I like your idea, but not its implementation. If MA.masked_singleton is 
defined as an object, as you suggest, then the dtype of the ndarray it is 
passed to becomes 'object', as you pointed out, and that is not something one 
would naturally expec, as basic numerical functions don't  work well  with the 
'object' dtype (just try  N.sqrt(N.array([1],dtype=N.object)) to see what I 
mean).
Even if we can construct a mask rather easily at the creation of the masked 
array, following your 'a==masked' suggestion, we still need to get the dtype 
of the non-masked section, and that doesn't seem trivial...

I guess that a simple solution is to use MA.masked_values. 
Make sure to use a numerical value for the masked data, else you'll end up 
with yet another object array.  


> 2. What happens if a masked array is passed into a ndarray or passed
> into a MaskedArray with another mask?
>>> test_ma1 = MA.array([1,2,3], mask=[False, False, True])
>>> print test_ma1, N.array(test_ma1), 
[1 2 --] [1 2 3]
>>> MA.array(test_ma1, mask=[True, False, False]) 
[-- 2 3]

Let me precise that my objective was to get an implementation as close to the 
original numpy.core.ma as possible, for 'backward compatibility'. I'm not 
sure it'd be wise to change it at this point, but that could be discussed.

As you've noticed, when creating a new masked array from an existing one, the 
'mask' argument supersedes the initial mask.
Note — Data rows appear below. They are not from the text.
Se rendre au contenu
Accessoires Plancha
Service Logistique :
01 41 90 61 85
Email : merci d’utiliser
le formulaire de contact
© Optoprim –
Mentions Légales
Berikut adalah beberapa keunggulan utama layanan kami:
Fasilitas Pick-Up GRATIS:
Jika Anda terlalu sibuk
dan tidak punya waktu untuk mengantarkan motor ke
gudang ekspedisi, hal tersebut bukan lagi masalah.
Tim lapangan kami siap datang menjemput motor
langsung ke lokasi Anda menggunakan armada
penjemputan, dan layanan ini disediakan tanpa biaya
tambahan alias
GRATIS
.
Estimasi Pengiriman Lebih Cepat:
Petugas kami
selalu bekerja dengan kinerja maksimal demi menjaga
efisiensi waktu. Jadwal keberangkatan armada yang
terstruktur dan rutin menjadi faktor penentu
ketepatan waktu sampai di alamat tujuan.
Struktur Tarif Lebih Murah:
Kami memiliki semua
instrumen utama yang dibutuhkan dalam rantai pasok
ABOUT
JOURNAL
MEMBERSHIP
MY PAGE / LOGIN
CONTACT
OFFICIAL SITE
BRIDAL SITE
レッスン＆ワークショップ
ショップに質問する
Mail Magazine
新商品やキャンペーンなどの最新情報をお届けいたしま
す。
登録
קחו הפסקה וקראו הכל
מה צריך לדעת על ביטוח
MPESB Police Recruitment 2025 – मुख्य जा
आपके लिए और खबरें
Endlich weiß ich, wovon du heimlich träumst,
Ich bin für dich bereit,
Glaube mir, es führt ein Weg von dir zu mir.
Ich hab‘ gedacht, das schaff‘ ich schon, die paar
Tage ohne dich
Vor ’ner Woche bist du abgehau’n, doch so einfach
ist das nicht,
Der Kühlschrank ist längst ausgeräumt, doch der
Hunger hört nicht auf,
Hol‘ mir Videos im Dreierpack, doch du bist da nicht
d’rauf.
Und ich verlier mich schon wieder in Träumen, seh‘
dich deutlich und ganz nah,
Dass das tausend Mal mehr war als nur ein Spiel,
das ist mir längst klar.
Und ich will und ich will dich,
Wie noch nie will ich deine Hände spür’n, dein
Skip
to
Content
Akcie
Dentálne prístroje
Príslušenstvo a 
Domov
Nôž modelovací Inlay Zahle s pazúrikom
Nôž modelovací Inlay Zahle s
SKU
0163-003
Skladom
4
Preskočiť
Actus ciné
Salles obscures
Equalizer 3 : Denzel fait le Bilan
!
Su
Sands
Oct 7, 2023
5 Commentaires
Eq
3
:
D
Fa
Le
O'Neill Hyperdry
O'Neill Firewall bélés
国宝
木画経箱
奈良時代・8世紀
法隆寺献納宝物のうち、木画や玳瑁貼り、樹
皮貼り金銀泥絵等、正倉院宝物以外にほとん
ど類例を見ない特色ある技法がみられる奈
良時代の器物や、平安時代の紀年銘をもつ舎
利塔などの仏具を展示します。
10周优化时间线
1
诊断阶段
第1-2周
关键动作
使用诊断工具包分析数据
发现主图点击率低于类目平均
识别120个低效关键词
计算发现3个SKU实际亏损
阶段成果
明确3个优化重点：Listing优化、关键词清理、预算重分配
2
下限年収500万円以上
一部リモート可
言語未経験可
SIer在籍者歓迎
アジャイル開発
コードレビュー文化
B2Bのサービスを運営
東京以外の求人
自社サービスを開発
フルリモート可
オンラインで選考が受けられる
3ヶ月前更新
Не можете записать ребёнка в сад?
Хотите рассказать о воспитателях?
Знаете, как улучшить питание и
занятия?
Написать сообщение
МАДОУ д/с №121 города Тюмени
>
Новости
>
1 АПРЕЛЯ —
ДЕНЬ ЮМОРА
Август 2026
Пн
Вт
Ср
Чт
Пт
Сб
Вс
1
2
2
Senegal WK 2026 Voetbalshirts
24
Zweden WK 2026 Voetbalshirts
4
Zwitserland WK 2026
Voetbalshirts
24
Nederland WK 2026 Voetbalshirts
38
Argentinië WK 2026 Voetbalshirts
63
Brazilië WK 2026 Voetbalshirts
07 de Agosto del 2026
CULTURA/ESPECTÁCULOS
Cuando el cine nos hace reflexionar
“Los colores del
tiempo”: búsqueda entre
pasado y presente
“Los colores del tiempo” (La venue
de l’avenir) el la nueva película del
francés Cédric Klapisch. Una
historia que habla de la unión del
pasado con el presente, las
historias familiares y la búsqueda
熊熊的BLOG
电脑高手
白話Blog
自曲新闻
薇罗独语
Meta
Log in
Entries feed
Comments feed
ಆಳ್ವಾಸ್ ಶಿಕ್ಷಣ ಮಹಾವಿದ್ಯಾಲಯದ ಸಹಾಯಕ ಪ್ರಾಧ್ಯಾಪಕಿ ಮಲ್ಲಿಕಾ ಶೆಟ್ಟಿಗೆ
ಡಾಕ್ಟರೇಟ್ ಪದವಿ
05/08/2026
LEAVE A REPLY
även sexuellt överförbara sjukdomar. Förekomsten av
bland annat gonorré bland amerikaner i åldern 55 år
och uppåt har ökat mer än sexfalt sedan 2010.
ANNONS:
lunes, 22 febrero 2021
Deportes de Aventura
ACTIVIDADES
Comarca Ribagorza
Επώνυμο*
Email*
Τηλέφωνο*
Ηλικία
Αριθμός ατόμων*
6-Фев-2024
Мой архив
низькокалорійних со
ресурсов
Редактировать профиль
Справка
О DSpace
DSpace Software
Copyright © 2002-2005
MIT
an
That's ideal when you want to 
focus on a fraction of the initial data: you just mask what you don't need, 
and are still able to retrieve it when you need it. I agree that this default 
behavior is a bit strange when you have missing data: in that case, one would 
expect the new mask to be a combination of the 'mask' argument and the old 
mask. 
A possibility would then be to add a 'keep_mask' flag: a default of False 
would give the current behavior, a value of True would force the new mask to 
be a combination. I think that feelings are mixed on that list about extra 
flags, but the users of maskedarray are only a minority anyway (hopefully, 
only for the moment).

About the conversion to ndarray: 
By default, the result should have the same dtype as the _data section. 
For this reason, I disagree with your idea of "(returning) an object ndarray 
with the missing value containing the masked singleton". If you really want 
an object ndarray, you can use the filled method or the filled function, with 
your own definition of the filling value (such as your MaskedScalar).